By Kyle Smith
Just before the election, at
the moment of maximum crazy, you can expect to hear one celebrity or another
declaring, “That’s it. If my candidate loses, I’m leaving the country….” It’s
easy to imagine Democrats completing the sentence “…and moving to Sweden.” As
for where demoralized Republicans might want to move, how about …Sweden?
True, Sweden has much higher
taxes and spending than the U.S. On the Heritage Foundation’s index of economic
freedom, it ranks 21st, well behind the U.S. at no.
10. On a scale of one to 100, its government spending gets a woeful rating of
8.8 based on 55 percent of GDP coming from the public purse, whereas the U.S. earns
a mediocre 46.7. Sweden’s top income tax rate is 57 percent.
However, Sweden is sticking to
a fiscal austerity program that has coincided with a rapidly growing economy.
In business freedom, Sweden posted a blockbuster rating of 94.6, four points
better than the U.S. And if anything, the business climate is only going to
grow more sizzling in this part of Scandinavia. The Swedish prime minister has
recognized the basic truth that wealth has to come from somewhere before it can
be redistributed, so in his next budget he proposes a cut in corporate
taxation from 26.3 percent to 22 percent, while the U.S. rate is stuck at 35
percent and demagogues screech about “heartless corporations,” “fairness” and
punishing the successful as an act of “economic patriotism.”
Sweden has been advancing
rapidly since its disastrous 25-year experiment with Socialism led to a change
of course in the early 1990s. Since 1993, while cutting its debt from 73
percent of GDP to 37 percent, its economy has
been growing at an impressive 2.8 percent a year — slightly ahead of the U.S.A.’s
2.5 percent. Per capita GDP hit a low of 72 percent of U.S. GDP in the 1990s,
but has since been skyrocketing and now stands at nearly 84 percent of U.S.
GDP.
Swedish austerity is freeing
up more and more of the private sector’s wealth creation engine while the U.S.
goes in the opposite direction, spending itself deeper into debt and allowing
more and more of GDP to be tied up in the inefficiencies of the public sector.
To this information, Paul Krugman has
responded with a bizarrely irrelevant chart emphasizing a trivial detail
that he hopes will delude us into thinking that it’s the increasingly
profligate U.S., and not the increasingly stingy Sweden that has been
relatively more austere in recent years.
Sweden’s colorful,
ponytail-sporting finance minister
Anders Borg is one of the few economic thinkers in Europe who understands the
problem with Keynesian stimulus measures is that, even if they provide a small
temporary economic buzz, they leave you with a hangover of malinvestment, of
resources placed where central planners want them rather than where the market
says they belong.
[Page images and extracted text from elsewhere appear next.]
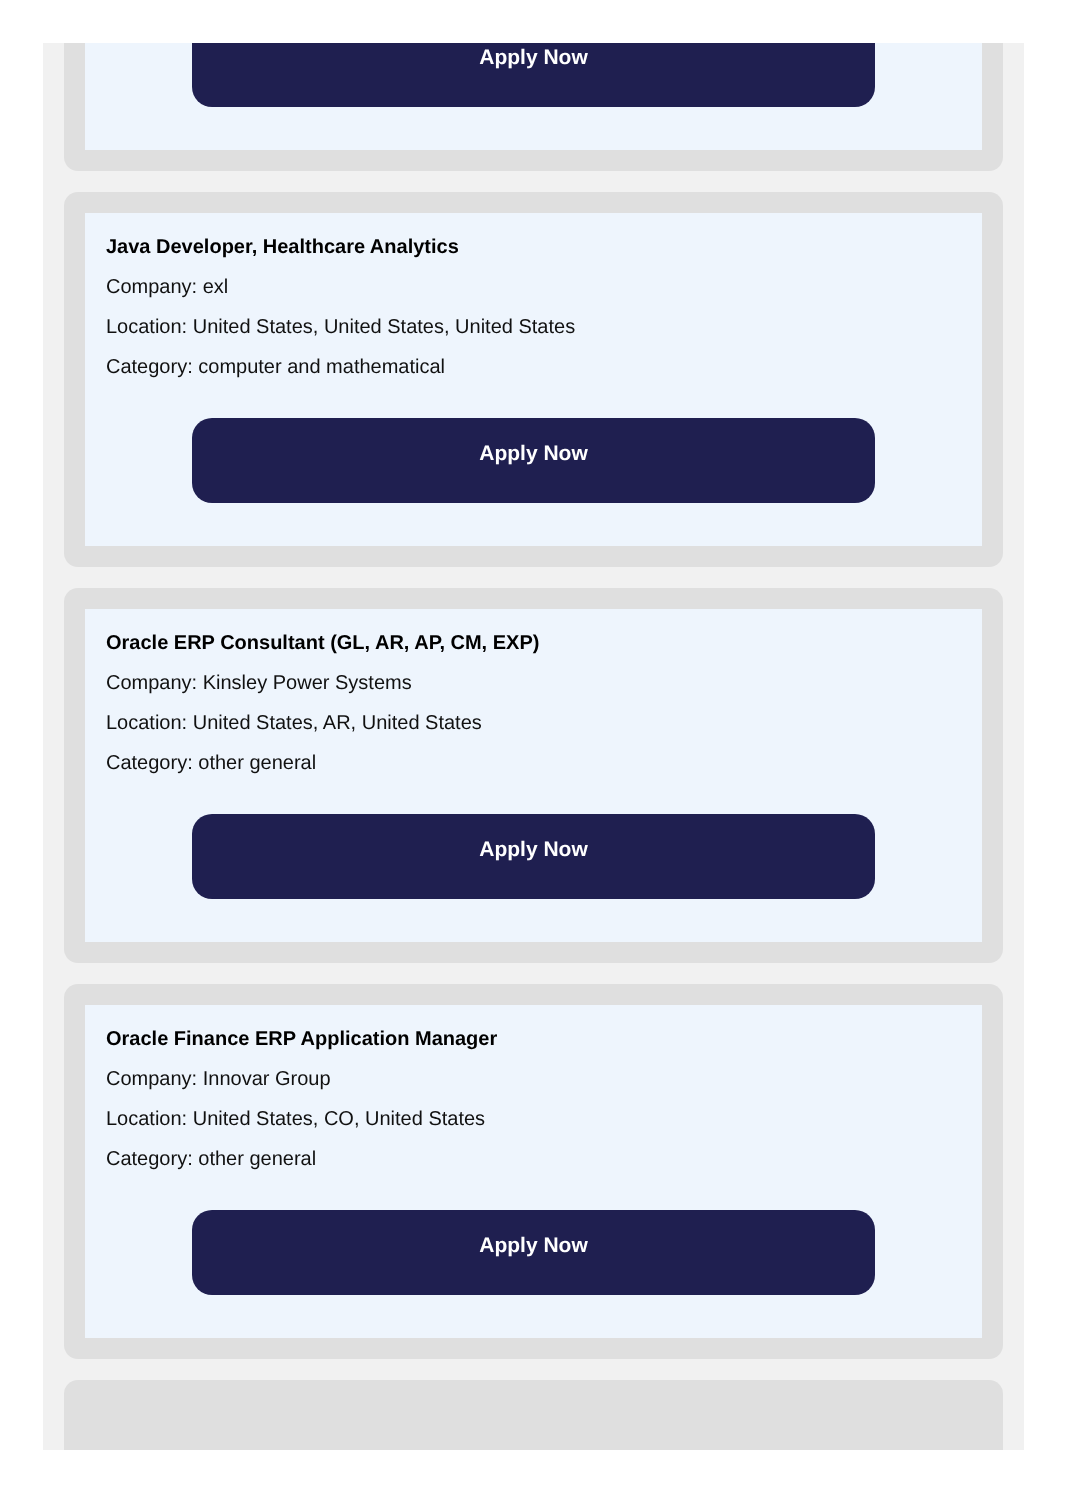Apply Now
Java Developer, Healthcare Analytics
Company: exl
Location: United States, United States, United States
Category: computer and mathematical
Apply Now
Oracle ERP Consultant (GL, AR, AP, CM, EXP)
Company: Kinsley Power Systems
Location: United States, AR, United States
Category: other general
Apply Now
Oracle Finance ERP Application Manager
Company: Innovar Group
Location: United States, CO, United States
Category: other general
Apply Now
Hire an unemployed person to be a government form-filler or
poet and you’re simply putting off the day when he’ll have a real job that
meets real demands.
Despite mostly avoiding the
bank crisis that plagued so many countries, Sweden suffered a sharp contraction
after the economic meltdown — a 5 percent drop in GDP in 2009. But the
country was running a budget surplus before that, and a continuing tight fiscal
policy has not only not caused a Keynesian disaster, but has accompanied a
strong rebound. Sweden grew 5.8 percent in 2010 and four percent last year, though growth
has slowed to 0.4 percent this year. Borg’s next move? More tax cuts to free up
spending power, not more government. Projected growth is three percent next
year. “When individuals and families get to keep more their income,” reasoned a
statement accompanying the government’s budget, “their independence and their
opportunities to shape their own lives also increase.” That sounds like the
opposite of Keynesianism. It sounds like common sense.